What you should do:
Decide whether each statement agrees with the forum thread, answering yes or no and quoting the thread's deciding words: 1. The thread proposes using https://schema.org/Collection as a contextual entity for grouping data entities. 2. In the example, "mainEntity" has the @id "Mirax2-Fluorescence-2/Index.dat". 3. The thread was opened 2 years ago.

## Begin Passage

Open simleo opened 1 year ago
How about make the directory the dataset with a part that is outside of the directory
{
"@id": "Mirax2-Fluorescence-2",
"@type": "Dataset", <-- or Collection (where the @id would have to be #Mirax2-Fluorescence-2 or could be URI?)
"mainEntity": {"@id": "Mirax2-Fluorescence-2.mrxs",
"hasPart": [
{"@id": "Mirax2-Fluorescence-2/Index.dat"},
{"@id": "Mirax2-Fluorescence-2/Slidedat.ini"},
{"@id": "Mirax2-Fluorescence-2/Data0000.dat"},
{"@id": "Mirax2-Fluorescence-2.mrxs"},
...
]
}
Use https://schema.org/Collection as contextual entity (mentions
from root) for grouping of data entities?

## End Passage
## Begin Source data

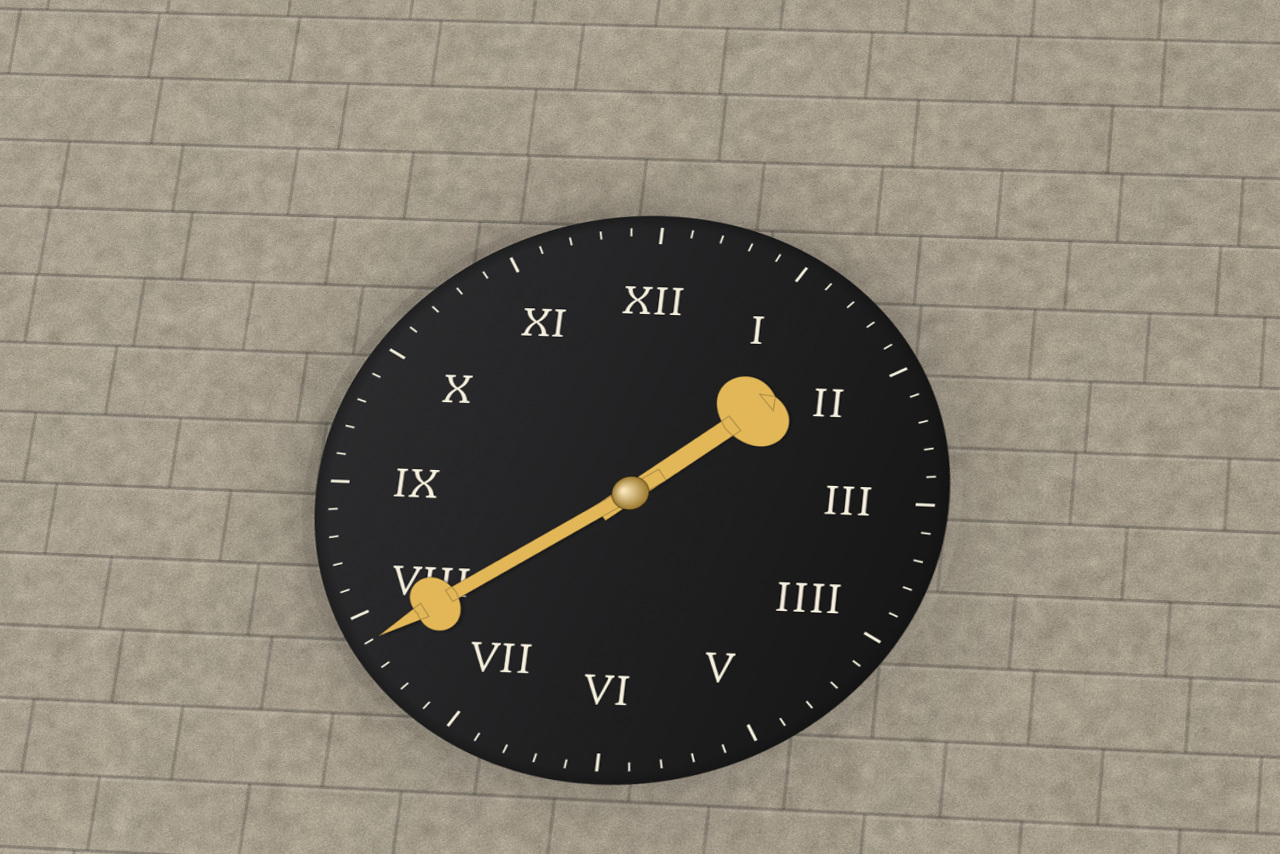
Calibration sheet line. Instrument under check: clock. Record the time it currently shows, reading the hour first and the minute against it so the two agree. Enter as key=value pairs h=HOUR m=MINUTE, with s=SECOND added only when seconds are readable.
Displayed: h=1 m=39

## End Source data

Solution to this exercise:
1. Yes: "Use https://schema.org/Collection as contextual entity (mentions from root) for grouping of data entities?"
2. No: "mainEntity": {"@id": "Mirax2-Fluorescence-2.mrxs",
3. No: "opened 1 year ago"